There was no education provided to the first-time home owners. These owners did not anticipate the “Murphy Law” rule that goes along with purchasing a house. Neither the Realtor nor the lending institutions gave the new home buyer all the facts.
These professional provided their services to the sub-prime borrower and made a fortune. These professional did not determine the long-term ramifications of these hasty actions. These professionals were just pushing papers. The fact that the homeowner is in foreclosure today did not affect their commissions.
Now 2-5 years later, that irresistible home loan has become a monkey around the neck of the homeowner. Where is that real estate agent who calculated the interest only payments for the home buyer? The commission of the loan officer is already spent. Can the loan officer explain to the homeowner that the teaser $1,800 per month payment will become a $3,000 per month payment within two years. By the way, your salary will probably not go up enough to cover the additional amount.
The whole American Dream carrot was fueled and funded by the banks, lending institutions and rogue loan officer with help and the assistance of the Federal Government. The benefactors of the government’s largess are now facing foreclosures in record numbers.
Home ownership is thought to be the right of all American citizens. Owning a home gives everyone an opportunity to build wealth and establish a stable home for his or her family. The expanded sub-prime home ownership boom over the last years is now the subject of blame game economist who overlooked some critical factors involved in millions of American purchasing homes that they could not afford.
Subprime borrowers do not have the income required to pay the mortgages on the homes they purchased. These home buyers had no savings or a down payment to fund their dream. To make the buying process run smoother, these buyers received 100% loans with no down payment required.
The subprime borrowers will pay higher interest rates, points, and fees. The reliance on adjustable rate mortgages (Arms) without proper verification of the repayment ability of the borrower create a huge gap in outgo versus income
Many people signing up for interest only or Adjustable Rate Mortgages (Arms) realize too late that they made a mistake. The offer was a great deal when the monthly payment was only $1,800 a-month. The deal went sour when the ARM adjustment took the payment to $3,000 a month.
Most financial analysts warn against homeowners paying more than 40% of their net income toward a mortgage payment. In many cases with subprime borrowers the net amount of their mortgage payment exceed 60 to 70 percent of their take home pay. These are mortgages that the sub-prime borrower can no longer afford.
These mortgage payments are obviously unmanageable. The number of foreclosures on record attests to that fact. No one could predict the future. As interest rates went up, some homeowner lost their jobs or became disabled.
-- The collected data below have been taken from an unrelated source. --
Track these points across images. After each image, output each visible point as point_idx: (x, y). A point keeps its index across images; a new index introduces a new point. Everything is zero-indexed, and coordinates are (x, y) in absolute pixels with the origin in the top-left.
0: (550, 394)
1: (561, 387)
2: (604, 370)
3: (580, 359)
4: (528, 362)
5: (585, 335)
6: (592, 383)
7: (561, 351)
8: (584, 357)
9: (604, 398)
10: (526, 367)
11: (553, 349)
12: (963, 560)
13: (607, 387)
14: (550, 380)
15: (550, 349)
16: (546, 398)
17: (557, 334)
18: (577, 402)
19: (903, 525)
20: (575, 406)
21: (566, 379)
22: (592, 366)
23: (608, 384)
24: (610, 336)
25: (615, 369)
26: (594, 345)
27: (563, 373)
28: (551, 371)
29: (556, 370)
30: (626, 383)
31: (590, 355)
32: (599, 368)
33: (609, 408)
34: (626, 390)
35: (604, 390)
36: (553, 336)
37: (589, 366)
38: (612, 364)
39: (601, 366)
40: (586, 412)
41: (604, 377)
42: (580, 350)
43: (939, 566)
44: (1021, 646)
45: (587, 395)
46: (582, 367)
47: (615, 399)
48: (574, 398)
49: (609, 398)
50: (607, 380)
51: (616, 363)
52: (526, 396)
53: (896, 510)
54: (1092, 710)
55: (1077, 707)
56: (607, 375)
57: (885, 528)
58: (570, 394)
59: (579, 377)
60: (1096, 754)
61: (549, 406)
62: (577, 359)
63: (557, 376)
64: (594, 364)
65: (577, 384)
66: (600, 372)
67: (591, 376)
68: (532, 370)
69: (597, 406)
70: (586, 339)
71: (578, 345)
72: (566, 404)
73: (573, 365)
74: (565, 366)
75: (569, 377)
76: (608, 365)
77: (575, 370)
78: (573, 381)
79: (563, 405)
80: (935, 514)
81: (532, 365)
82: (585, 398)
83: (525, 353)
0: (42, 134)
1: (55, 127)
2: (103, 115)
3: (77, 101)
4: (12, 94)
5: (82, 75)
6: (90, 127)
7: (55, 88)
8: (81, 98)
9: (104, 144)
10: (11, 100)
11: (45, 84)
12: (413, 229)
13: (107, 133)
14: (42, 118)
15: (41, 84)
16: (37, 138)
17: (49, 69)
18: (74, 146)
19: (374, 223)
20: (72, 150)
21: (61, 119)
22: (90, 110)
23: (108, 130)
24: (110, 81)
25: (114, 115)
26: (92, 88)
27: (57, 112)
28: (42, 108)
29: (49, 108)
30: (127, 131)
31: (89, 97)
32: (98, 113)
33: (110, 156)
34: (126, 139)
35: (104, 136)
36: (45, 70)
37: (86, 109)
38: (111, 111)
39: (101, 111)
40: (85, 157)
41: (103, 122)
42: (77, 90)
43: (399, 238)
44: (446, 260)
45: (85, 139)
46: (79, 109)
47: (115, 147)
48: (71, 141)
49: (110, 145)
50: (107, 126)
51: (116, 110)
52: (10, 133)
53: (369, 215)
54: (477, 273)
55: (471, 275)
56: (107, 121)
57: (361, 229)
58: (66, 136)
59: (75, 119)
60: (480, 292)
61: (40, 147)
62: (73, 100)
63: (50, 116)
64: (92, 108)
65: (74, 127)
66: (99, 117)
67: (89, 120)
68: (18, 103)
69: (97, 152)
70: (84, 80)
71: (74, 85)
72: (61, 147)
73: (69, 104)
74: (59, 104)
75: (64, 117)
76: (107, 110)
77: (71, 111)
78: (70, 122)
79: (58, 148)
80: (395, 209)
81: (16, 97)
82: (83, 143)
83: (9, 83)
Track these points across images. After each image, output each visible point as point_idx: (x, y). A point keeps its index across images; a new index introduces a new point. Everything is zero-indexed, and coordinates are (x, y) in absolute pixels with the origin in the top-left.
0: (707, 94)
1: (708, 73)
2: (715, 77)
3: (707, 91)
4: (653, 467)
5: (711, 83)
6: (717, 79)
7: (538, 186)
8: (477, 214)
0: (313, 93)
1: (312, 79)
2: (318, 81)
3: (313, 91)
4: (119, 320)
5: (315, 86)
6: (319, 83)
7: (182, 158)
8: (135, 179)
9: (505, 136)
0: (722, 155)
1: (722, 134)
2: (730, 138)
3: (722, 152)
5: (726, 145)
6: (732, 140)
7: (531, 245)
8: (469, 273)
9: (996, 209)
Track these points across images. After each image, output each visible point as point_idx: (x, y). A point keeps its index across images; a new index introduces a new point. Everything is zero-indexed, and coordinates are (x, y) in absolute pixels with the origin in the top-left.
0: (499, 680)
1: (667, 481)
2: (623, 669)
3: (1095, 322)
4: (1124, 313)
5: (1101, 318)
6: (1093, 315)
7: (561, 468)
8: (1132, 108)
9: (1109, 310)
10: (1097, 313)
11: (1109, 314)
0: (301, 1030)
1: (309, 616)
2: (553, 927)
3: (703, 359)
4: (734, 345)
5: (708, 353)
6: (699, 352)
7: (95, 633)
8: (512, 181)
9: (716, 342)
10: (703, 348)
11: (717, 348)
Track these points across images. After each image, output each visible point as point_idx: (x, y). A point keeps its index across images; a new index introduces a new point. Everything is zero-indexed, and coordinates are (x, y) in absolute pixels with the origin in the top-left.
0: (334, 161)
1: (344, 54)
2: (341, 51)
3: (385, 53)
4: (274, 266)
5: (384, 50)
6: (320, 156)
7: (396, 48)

But even before the ARM adjusted, the amortized points and fees of a mortgage or the effective mortgage rate is not as low as the lender presents to the homeowners. The effective mortgage rate is actually in the double digits.
In addition, sub-prime mortgage with prepayment penalties are more attractive to outside investors. After the unsuspecting borrower signs the papers, their loan is bundled with thousands of others and sold to investors in the secondary mortgage market as mortgage-backed securities.
There are several state and federal regulatory agencies that have the responsibility for different segments of the mortgage market. Because there are so many different agencies, there are obvious gaps in the oversight for sub-prime loan practices.
Federal Reserve Chairman Ben Bernanke, says he will tighten the rules for mortgage and refinancing ads. The Office of Thrift Supervision is considering issuing new rules against deceptive mortgage ads. These agencies might solve some problems for sub-prime borrowers, but others will be swept away in the hurricane of foreclosure.